What you need to do: Where the string "bounding" occurs in the material below, report the whole line.

### Dataset extract

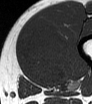
MRI of an extremity soft-tissue mass, one axial slice; position 19 of 62 along the scan axis; MR volume resampled by the dataset authors to the PET/CT grid (not the native acquisition matrix); 3.27 mm slice thickness; 92 × 104 image matrix, field of view 90 × 102 mm. Male patient. Case-level facts recorded for this patient, not image findings: histological type: mixoid liposarcoma; grade: low; site of the primary tumour: left thigh.
Annotated regions visible in this slice (expert contour drawn on MRI and transferred to this co-registered scan by the dataset authors):
- gross tumour volume (mass): box from (x=23, y=23) to (x=68, y=84) px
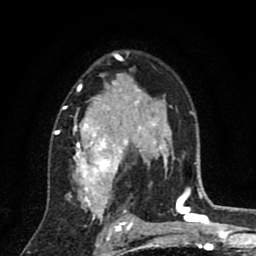
Breast MRI (dynamic contrast-enhanced), one axial slice. Position 55 of 80 along the scan axis. Cropped to one breast. Dynamic contrast-enhanced series, time point 2 of 8 at this slice position (early post-contrast). 1.5 T. TE 2.7 ms, TR 6.6 ms. 2 mm slice thickness. 256 × 256 image matrix, field of view 150 × 150 mm. Female patient.
Outlined on this slice (semi-automatically segmented with operator editing):
- enhancing-tissue mask used for the functional tumour volume (all voxels passing the contrast-enhancement thresholds inside the analysis volume; usually the tumour): box from (x=53, y=53) to (x=146, y=211) px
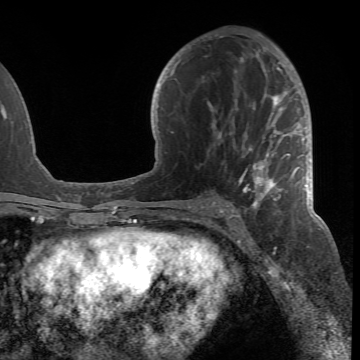
Breast MRI (dynamic contrast-enhanced), one axial slice; slice 36 of 66 in the series (ordered by position); cropped to one breast; dynamic contrast-enhanced series, time point 2 of 6 at this slice position (early post-contrast); 1.5 T; TE 4.2 ms, TR 8.5 ms; 360 × 360 image matrix. Female patient.
Outlined on this slice (semi-automatic segmentation, software-assisted and operator-edited):
- enhancing-tissue mask used for the functional tumour volume (all voxels passing the contrast-enhancement thresholds inside the analysis volume; usually the tumour): bounding box (x1, y1, x2, y2) in pixels: (188, 49, 305, 218)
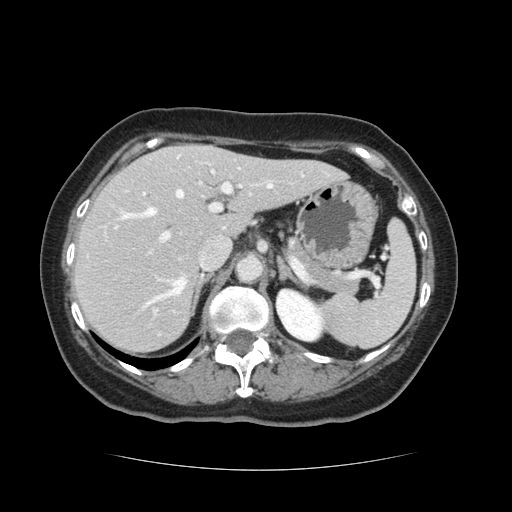
Contrast-enhanced abdominal CT, one axial slice. Position 81 of 128 along the scan axis. Intravenous contrast given. Soft-tissue window (W 400 / L 40 HU). 2.5 mm slice thickness. 512 × 512 image matrix. Case-level facts recorded for this patient, not image findings: patient: male, age 73 years at operation; diagnosis: colorectal cancer liver metastases, imaged before liver resection; multiple liver metastases: yes; largest metastasis: 3 cm; chemotherapy before resection: no.
Outlined on this slice (manually delineated by an expert):
- hepatic veins: bounding box [x1, y1, x2, y2] px = [123, 184, 272, 304]
- liver: [74, 145, 342, 353]
- planned liver remnant (the part of the liver to remain after resection): [74, 157, 342, 353]
- portal vein (with intrahepatic branches): [114, 160, 266, 243]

######

Exercise answer:
- enhancing-tissue mask used for the functional tumour volume (all voxels passing the contrast-enhancement thresholds inside the analysis volume; usually the tumour): bounding box (x1, y1, x2, y2) in pixels: (188, 49, 305, 218)
- hepatic veins: bounding box [x1, y1, x2, y2] px = [123, 184, 272, 304]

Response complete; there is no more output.